The middle 1980s and early 1990s saw a number
of retirements, reassignments, and new hires that directed the Department
into its current orientations. Two sociocultural anthropologists
were added to our faculty: Jane Adams (research
concerning southern Illinois farm women and rural agricultural economies);
and Jonathan Hill
(Amazonian [Venezuela] ethnology and history, ethnomusicology).
Another biological anthropologist, Brenda Benefit, joined
the faculty in 1990, adding research specialization in hominoid
evolution and Old World anthropoids through her field research in
Kenya (Benefit left SIU in 2002). During this same time three archaeologists
on the faculty retired, Carroll Riley in 1987, and George Gumerman
and Robert Rands in 1990; shortly thereafter two sociocultural faculty
(Lionel Bender and Jerome Handler) transferred to other academic
units in the College of Liberal Arts and Joel and Ester Maring retired
in 1995 and 1996 respectively. New hires in archaeology in 1991
were Don S. Rice as
Director of the Center for Archaeological Investigations, with research
interests in lowland Maya settlement, ecology, and agriculture,
and Prudence M. Rice
with research in the colonial period southern Andes, ceramics, and
the lowland Maya. In 1994 a third new archaeologist joined the faculty,
Izumi Shimada ,
with long-standing field research on the north coast of Peru. Beginning
in 1995 the department initiated a series of replacement hires in
sociocultural anthropology, bringing in John McCall (Africa[Nigeria],
performance) and C. Andrew Hofling (Maya,
linguistics), and David Sutton
(Greece, historical consciousness).
The years after 2000 saw a string of new
hires. At the end of the 2000-1 academic year, Jon Muller
retired after a lengthy career of teaching archaeology and serving
in various University administrative offices. Paul Welch (eastern US archaeology)
was brought in to replace him in 2001. Kevin Foster (race
and education in the US) was hired at the same time, with a joint
appointment in Anthropology and Black American Studies (Foster
left SIU in 2005). With both Don Rice and Pru Rice having moved
into administrative postions in the University, in 2002 Andrew Balkansky (State formation
in Oaxaca) was brought into the department to help cover Mesoamerican
archaeology. The biological anthropologist Brenda Benefit moved
to a different university in 2002, and was replaced first by
Christopher Stojanowski, who two years later also moved elsewhere.
This position is now filled by Ulrich Reichard, an expert
in gibbon behavior. A new position is now occupied by Roberto
Barrios whose work focuses on the recovery efforts after disasters
such as hurricanes. Janet Fuller, who
studies bilingualism, language contact, and sociolinguistics,
transferred into our department from Linguistics in 2004.

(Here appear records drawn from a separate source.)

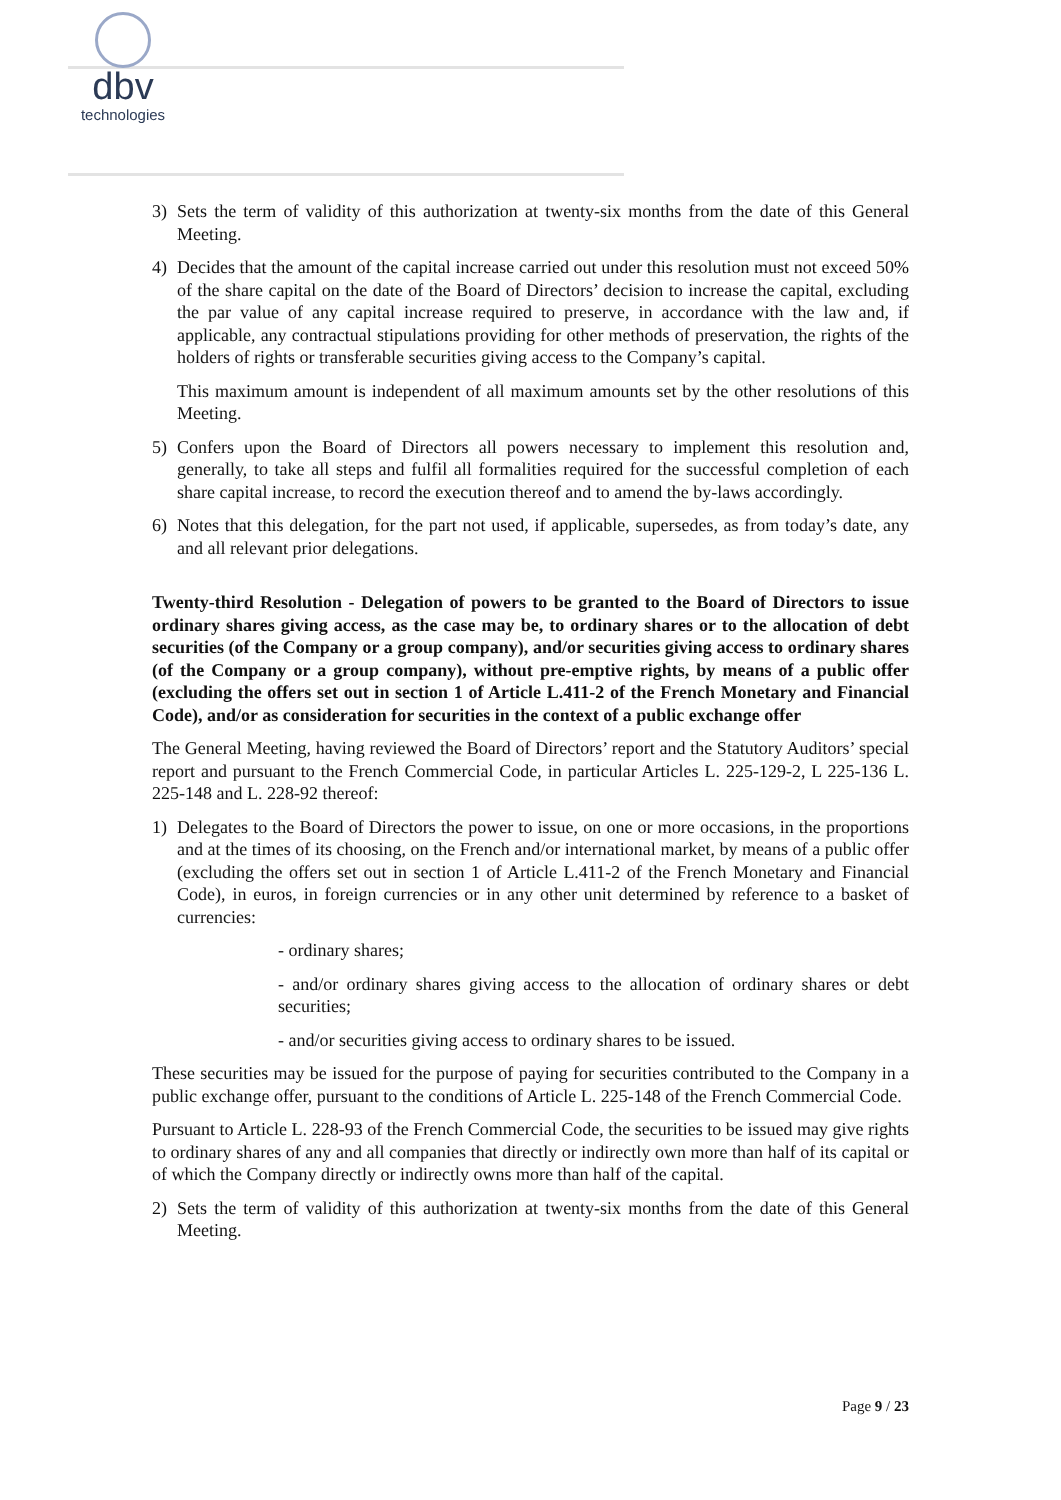dbv
technologies
3) Sets the term of validity of this authorization at twenty-six months from the date of this General Meeting.
4) Decides that the amount of the capital increase carried out under this resolution must not exceed 50% of the share capital on the date of the Board of Directors’ decision to increase the capital, excluding the par value of any capital increase required to preserve, in accordance with the law and, if applicable, any contractual stipulations providing for other methods of preservation, the rights of the holders of rights or transferable securities giving access to the Company’s capital.
This maximum amount is independent of all maximum amounts set by the other resolutions of this Meeting.
5) Confers upon the Board of Directors all powers necessary to implement this resolution and, generally, to take all steps and fulfil all formalities required for the successful completion of each share capital increase, to record the execution thereof and to amend the by-laws accordingly.
6) Notes that this delegation, for the part not used, if applicable, supersedes, as from today’s date, any and all relevant prior delegations.
Twenty-third Resolution - Delegation of powers to be granted to the Board of Directors to issue ordinary shares giving access, as the case may be, to ordinary shares or to the allocation of debt securities (of the Company or a group company), and/or securities giving access to ordinary shares (of the Company or a group company), without pre-emptive rights, by means of a public offer (excluding the offers set out in section 1 of Article L.411-2 of the French Monetary and Financial Code), and/or as consideration for securities in the context of a public exchange offer
The General Meeting, having reviewed the Board of Directors’ report and the Statutory Auditors’ special report and pursuant to the French Commercial Code, in particular Articles L. 225-129-2, L 225-136 L. 225-148 and L. 228-92 thereof:
1) Delegates to the Board of Directors the power to issue, on one or more occasions, in the proportions and at the times of its choosing, on the French and/or international market, by means of a public offer (excluding the offers set out in section 1 of Article L.411-2 of the French Monetary and Financial Code), in euros, in foreign currencies or in any other unit determined by reference to a basket of currencies:
- ordinary shares;
- and/or ordinary shares giving access to the allocation of ordinary shares or debt securities;
- and/or securities giving access to ordinary shares to be issued.
These securities may be issued for the purpose of paying for securities contributed to the Company in a public exchange offer, pursuant to the conditions of Article L. 225-148 of the French Commercial Code.
Pursuant to Article L. 228-93 of the French Commercial Code, the securities to be issued may give rights to ordinary shares of any and all companies that directly or indirectly own more than half of its capital or of which the Company directly or indirectly owns more than half of the capital.
2) Sets the term of validity of this authorization at twenty-six months from the date of this General Meeting.
Page 9 / 23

In 2005 a third anthropological linguist, Anthony Webster (Athabaskan
languages, ethnopoetics), joined Fuller and Hofling to make our
department one of the larger concentrations of anthropological
linguists in the country. Finally, in 2006 a new position in
osteology/forensic anthropology was created and is staffed by
Tracy Prowse, whose research focuses on Roman populations in Italy.
The faculty of the Department of Anthropology
have a distinguished record of research, publication, and student training
that is recognized throughout SIU. As evidence of this high regard,
five members of the Department have been named as the University's Outstanding
Scholar and Distinguished Professor: Carroll Riley (1986), George Gumerman
(1989), Robert Corruccini
(1994), Prudence Rice
(1997), and Izumi Shimada (2007).
Jane Adams was the Outstanding
Teacher in the College of Liberal Arts for 2004.